For myself, the shares I'll keep longer-term. Even past 2020, if I think significant recovery is doable. However, if we're struggling in the low 130s by mid-Summer, I'm going to take a totally detached view to enable me to make some hard choices. If we're at least closer to 150, I'll stick. Low 130s & it'll be quite enough for me to take at least some hit on the longs. - GL.
OFAH,
I feel similar, but I'm probably in deeper despite taking some profit here recently. Sad reality is, sometimes FTSE stocks never recover from huge losses. Many examples abound: BT, CNA, UK banks, Uk retaliers, ITV, et al. But to each their own always applies as regards when enough is enough. - GL.
Mikey,
Whist it won't change anything, moaning is perfectly understandable sometimes. Even though I'm busy trading other interests, I too feel a bit deflated to see us back under 140 after being 148+ briefly days ago.
But my view remains unchanged. I shall give this ample more time for a turnaround. So certainly past May's results. Hopefully pick up more decent yield again. But everyone has their limits. If this is crawling around the mid-to-low 130s come summer, I shall take a hit on the rest of my longs & only keep the shares which at least incur no extra charges. To not be able to consolidate even above a piffling 140 is pretty poor by any standards. - GL.
DJ,
Not given up nor is it "a pile of junk". Most things fell back this week.
Some of us are busy trading other stocks, including volatile indices. For eg. I've taken about 275+ profit points from UKX in recent weeks. Not great, but okay by my standards. I stick to longs, with UKX divis more covering holding charges. It's partly paying for my mistimed errors here. - GL.
Exoplanet,
It's not a standard buyback. It's buying back shares from convertible bonds offered in 2016 which have now matured. Rather than risk further dilution in SP with loads more new shares in market from those bonds, VOD are buying them back to avoid that. That's all. - GL.
Interesting as released after market closed, but all rather inconclusive so it's hard to be sure either way. For others, it’s in yesterday’s VOD share news tab.
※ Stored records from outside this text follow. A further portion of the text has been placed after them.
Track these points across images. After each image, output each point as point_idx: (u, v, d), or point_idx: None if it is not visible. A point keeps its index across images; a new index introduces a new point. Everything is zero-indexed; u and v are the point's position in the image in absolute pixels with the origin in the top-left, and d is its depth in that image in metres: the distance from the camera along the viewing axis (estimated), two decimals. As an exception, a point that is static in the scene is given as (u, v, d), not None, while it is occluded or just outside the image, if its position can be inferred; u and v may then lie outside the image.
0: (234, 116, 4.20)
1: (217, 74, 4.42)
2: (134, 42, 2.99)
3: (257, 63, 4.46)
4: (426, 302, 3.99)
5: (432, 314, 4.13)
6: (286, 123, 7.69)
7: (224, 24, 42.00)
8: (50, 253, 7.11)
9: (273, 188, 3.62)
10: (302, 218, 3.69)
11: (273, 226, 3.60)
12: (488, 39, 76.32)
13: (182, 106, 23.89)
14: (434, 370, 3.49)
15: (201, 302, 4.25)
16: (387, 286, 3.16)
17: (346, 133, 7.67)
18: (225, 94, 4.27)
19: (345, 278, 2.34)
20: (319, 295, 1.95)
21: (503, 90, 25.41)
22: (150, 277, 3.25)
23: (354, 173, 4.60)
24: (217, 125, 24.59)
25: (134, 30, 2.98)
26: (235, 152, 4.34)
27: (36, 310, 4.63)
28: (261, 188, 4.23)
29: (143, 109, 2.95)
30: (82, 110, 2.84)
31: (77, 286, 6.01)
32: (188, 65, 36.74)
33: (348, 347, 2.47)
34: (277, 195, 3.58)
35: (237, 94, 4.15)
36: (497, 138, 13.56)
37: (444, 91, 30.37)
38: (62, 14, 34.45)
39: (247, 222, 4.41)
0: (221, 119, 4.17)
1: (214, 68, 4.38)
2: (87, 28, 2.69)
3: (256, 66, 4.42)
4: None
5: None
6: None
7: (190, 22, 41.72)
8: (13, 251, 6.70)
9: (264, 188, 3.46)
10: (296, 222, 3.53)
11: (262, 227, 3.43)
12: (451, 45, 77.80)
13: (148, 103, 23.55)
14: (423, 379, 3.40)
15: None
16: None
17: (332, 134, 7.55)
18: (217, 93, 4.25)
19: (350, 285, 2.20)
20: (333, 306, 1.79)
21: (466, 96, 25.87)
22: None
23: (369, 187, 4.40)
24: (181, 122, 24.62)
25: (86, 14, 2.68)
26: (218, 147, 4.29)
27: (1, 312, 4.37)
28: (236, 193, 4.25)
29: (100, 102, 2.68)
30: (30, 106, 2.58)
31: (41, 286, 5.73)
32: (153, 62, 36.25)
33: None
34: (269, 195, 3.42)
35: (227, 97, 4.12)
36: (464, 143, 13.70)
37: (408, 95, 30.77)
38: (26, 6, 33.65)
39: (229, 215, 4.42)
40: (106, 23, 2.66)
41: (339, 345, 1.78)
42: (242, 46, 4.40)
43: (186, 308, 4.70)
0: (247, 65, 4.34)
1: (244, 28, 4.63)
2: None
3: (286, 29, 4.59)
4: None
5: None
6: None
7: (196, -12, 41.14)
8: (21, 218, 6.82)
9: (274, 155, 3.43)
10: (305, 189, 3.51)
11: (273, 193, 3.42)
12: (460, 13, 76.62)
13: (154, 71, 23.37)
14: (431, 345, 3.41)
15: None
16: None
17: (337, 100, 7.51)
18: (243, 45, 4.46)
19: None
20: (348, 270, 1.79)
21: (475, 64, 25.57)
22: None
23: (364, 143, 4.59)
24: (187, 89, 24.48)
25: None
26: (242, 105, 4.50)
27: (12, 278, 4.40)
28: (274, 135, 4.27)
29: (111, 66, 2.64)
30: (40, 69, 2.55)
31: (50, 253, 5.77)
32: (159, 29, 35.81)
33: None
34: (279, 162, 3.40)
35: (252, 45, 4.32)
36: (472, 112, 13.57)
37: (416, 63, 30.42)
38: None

Seems like VOD will offer concessions hoping to address latest anti-trust concerns. So maybe no great effect on just yet. But certainly one to watch as things develop. - GL!
PS: This site was broken again for ages yesterday! Strewth. Happens much too often.
Compass,
You did right the right thing for you. Credit as due on booking some profit. I only sold a small part of my exposure yesterday. Regret nothing. Always follow your own guidance. I also trade other interests & have booked lost of profit just this year. Merely the right approach for me, but no advice intended or any reflection on others. - Regards.